Problem description:
What you produce should be an exact transcription of the data, minus any pictures.
___ Supplied entries ___
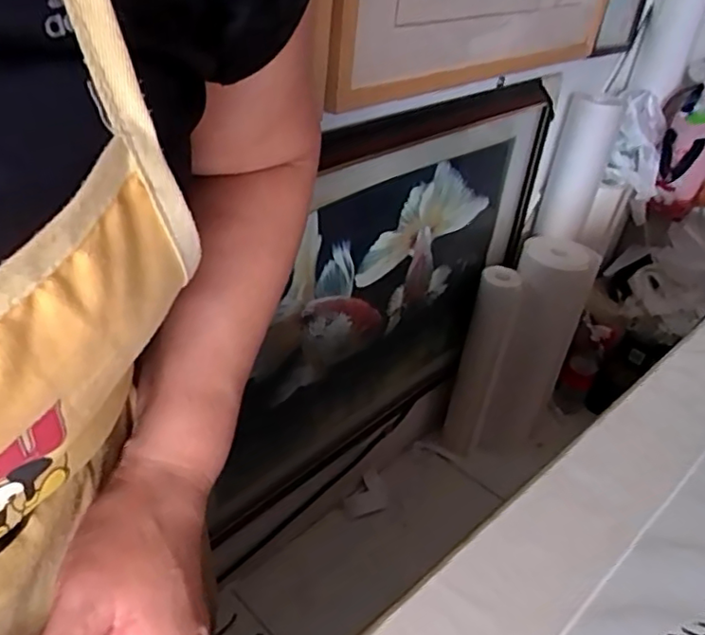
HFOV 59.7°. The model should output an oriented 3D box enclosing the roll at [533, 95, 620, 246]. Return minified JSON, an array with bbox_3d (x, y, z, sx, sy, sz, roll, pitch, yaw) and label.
[{"bbox_3d":[0.532,-0.357,1.446,0.122,0.340,0.116,16,10,13],"label":"roll"}]

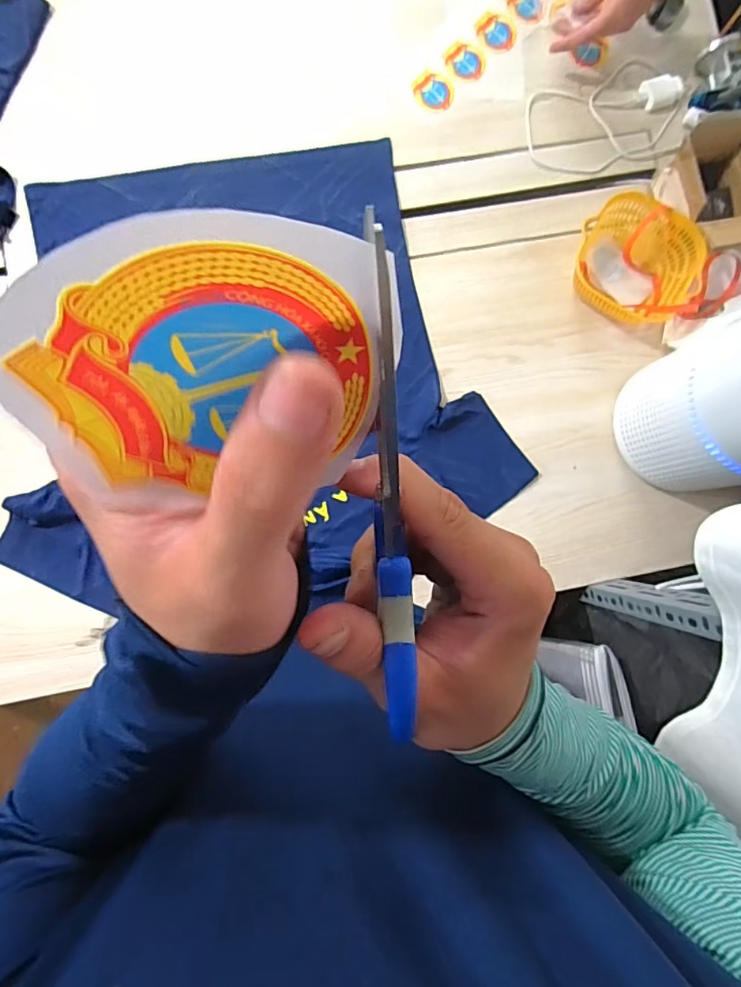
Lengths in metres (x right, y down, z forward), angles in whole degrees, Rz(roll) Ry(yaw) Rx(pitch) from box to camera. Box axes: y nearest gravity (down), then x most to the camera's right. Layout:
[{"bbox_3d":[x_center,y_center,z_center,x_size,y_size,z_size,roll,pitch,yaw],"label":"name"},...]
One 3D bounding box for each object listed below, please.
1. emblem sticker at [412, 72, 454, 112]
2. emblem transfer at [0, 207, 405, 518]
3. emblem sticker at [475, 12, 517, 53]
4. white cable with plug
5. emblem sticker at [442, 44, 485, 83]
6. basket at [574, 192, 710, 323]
[{"bbox_3d":[0.098,-0.618,0.776,0.064,0.004,0.054,33,87,1],"label":"emblem sticker"},{"bbox_3d":[-0.033,-0.021,0.107,0.076,0.072,0.007,-30,54,16],"label":"emblem transfer"},{"bbox_3d":[0.197,-0.719,0.787,0.067,0.005,0.054,40,86,0],"label":"emblem sticker"},{"bbox_3d":[0.364,-0.586,0.779,0.239,0.020,0.195,8,87,-3],"label":"white cable with plug"},{"bbox_3d":[0.147,-0.668,0.781,0.057,0.005,0.063,-31,90,-2],"label":"emblem sticker"},{"bbox_3d":[0.389,-0.336,0.742,0.184,0.073,0.157,24,86,-2],"label":"basket"}]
___
Expected output:
HFOV 59.7°. The model should output an oriented 3D box enclosing the roll at [533, 95, 620, 246]. Return minified JSON, an array with bbox_3d (x, y, z, sx, sy, sz, roll, pitch, yaw) and label.
[{"bbox_3d":[0.532,-0.357,1.446,0.122,0.340,0.116,16,10,13],"label":"roll"}]

Lengths in metres (x right, y down, z forward), angles in whole degrees, Rz(roll) Ry(yaw) Rx(pitch) from box to camera. Box axes: y nearest gravity (down), then x most to the camera's right. Layout:
[{"bbox_3d":[x_center,y_center,z_center,x_size,y_size,z_size,roll,pitch,yaw],"label":"name"},...]
One 3D bounding box for each object listed below, please.
1. emblem sticker at [412, 72, 454, 112]
2. emblem transfer at [0, 207, 405, 518]
3. emblem sticker at [475, 12, 517, 53]
4. white cable with plug
5. emblem sticker at [442, 44, 485, 83]
6. basket at [574, 192, 710, 323]
[{"bbox_3d":[0.098,-0.618,0.776,0.064,0.004,0.054,33,87,1],"label":"emblem sticker"},{"bbox_3d":[-0.033,-0.021,0.107,0.076,0.072,0.007,-30,54,16],"label":"emblem transfer"},{"bbox_3d":[0.197,-0.719,0.787,0.067,0.005,0.054,40,86,0],"label":"emblem sticker"},{"bbox_3d":[0.364,-0.586,0.779,0.239,0.020,0.195,8,87,-3],"label":"white cable with plug"},{"bbox_3d":[0.147,-0.668,0.781,0.057,0.005,0.063,-31,90,-2],"label":"emblem sticker"},{"bbox_3d":[0.389,-0.336,0.742,0.184,0.073,0.157,24,86,-2],"label":"basket"}]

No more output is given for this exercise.